Just got added to a list called “people.” Glad I made that cut.
A group of held hands can raise your spirits.
It’s séance!
Got out of jury duty yesterday by confessing to the crime
Me: I just want to go on vacation where the food is cheap, there are no kids, and no other people
Husband: So send the kids to your parents for a week and stay home?
Me: Perfect
Me: Put on your seatbelt.
13: Do I have to?
Me: not if you want your face shattering the windshield
13: cool
Me: PUT ON YOUR SEATBELT!
[Opens hand sanitiser]
SUbmiT YoUr SOuL
tO EternAL HeLL fiRe
[closes lid]
wtf?
[looks at label]
LINDA YOU BOUGHT HAND SATANISER AGAIN
HER: Have you sold anything since you became a full-time author?

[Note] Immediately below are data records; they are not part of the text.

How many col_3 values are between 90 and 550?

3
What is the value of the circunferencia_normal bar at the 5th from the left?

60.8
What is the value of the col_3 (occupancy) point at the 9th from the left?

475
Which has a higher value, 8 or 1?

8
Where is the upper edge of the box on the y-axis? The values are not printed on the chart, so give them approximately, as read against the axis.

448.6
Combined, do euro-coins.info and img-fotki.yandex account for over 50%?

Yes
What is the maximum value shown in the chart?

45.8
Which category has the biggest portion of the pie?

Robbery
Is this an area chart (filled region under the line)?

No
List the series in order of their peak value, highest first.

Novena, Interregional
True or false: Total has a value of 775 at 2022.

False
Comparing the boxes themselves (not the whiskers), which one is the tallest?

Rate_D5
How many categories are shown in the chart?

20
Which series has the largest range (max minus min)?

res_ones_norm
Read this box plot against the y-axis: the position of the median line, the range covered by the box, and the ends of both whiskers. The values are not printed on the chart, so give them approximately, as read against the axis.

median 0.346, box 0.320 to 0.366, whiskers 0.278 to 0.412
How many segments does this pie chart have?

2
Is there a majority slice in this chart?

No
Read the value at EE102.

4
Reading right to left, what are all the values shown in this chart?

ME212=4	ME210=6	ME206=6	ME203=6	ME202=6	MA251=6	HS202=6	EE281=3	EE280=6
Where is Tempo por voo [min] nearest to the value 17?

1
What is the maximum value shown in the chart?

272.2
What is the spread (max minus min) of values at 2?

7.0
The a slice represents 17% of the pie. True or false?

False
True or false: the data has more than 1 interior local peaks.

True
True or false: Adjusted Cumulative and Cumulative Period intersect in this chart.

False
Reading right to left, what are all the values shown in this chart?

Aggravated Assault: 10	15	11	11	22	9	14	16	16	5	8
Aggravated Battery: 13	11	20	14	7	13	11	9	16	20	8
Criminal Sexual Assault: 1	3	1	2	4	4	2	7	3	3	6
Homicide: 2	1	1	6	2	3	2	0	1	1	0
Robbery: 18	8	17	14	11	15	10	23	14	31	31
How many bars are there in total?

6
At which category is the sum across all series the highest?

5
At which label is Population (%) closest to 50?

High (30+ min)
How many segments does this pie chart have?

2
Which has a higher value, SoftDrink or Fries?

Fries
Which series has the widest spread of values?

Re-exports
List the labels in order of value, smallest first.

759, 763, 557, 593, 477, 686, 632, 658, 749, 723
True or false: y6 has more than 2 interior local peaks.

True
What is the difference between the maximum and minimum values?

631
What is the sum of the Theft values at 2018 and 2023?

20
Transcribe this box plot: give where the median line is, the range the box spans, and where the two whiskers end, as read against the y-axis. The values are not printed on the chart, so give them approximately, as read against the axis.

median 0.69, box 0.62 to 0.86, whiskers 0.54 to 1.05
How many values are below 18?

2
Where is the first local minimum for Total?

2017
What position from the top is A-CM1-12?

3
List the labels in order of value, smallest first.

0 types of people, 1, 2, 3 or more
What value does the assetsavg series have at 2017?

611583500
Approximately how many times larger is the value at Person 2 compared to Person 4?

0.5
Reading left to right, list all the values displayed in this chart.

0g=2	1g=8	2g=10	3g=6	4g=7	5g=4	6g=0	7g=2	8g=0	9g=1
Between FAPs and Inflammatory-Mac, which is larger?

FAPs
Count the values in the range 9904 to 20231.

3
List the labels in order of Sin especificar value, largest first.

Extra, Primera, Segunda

ME [stares blankly around my empty house] almost everything
Someone threw a chainsaw at me this morning.
Definitely a first.
It was pretty cool.
News Flash: Netflix Allows Employees One Year Maternal And Paternal Leave
Want to get rid of your boyfriend without killing him?
Send him to the grocery store for water chestnuts.
Mine has been gone 5 months.
If I ever suddenly drop dead during a covert McDonald’s lunch visit, my wife gonna be so pissed when she finds that untouched cucumber and hummus sandwich in my backpack.
I’m sorry I slapped you but you didn’t seem like you would ever stop talking and I panicked.
See you when you get home from school, I whisper to my kid’s apple
I like to play my cello on the beach, but I only know 2 notes and for some reason it freaks everyone out.
A good way to make sure people leave you alone at work? Let them catch you laughing at the urinal
You know what this new carpet needs? For me to open a tube of blue toothpaste, and jump up and down on it.
– My 4yo. Apparently.
Logged into LinkedIn for the first time in three months and immediately received 45 emails from LinkedIn
Jim: You have a Fantasy Football team?
Me: Guys aren’t my thing. But, Tom Brady’s kinda cute.
Jim: No, I-
Me: Ooh! Cam Newton’s dreamy, too!
[taking a knee]
Surgeon: Stop that woman!
[whispering to beached whale] Do you come here often?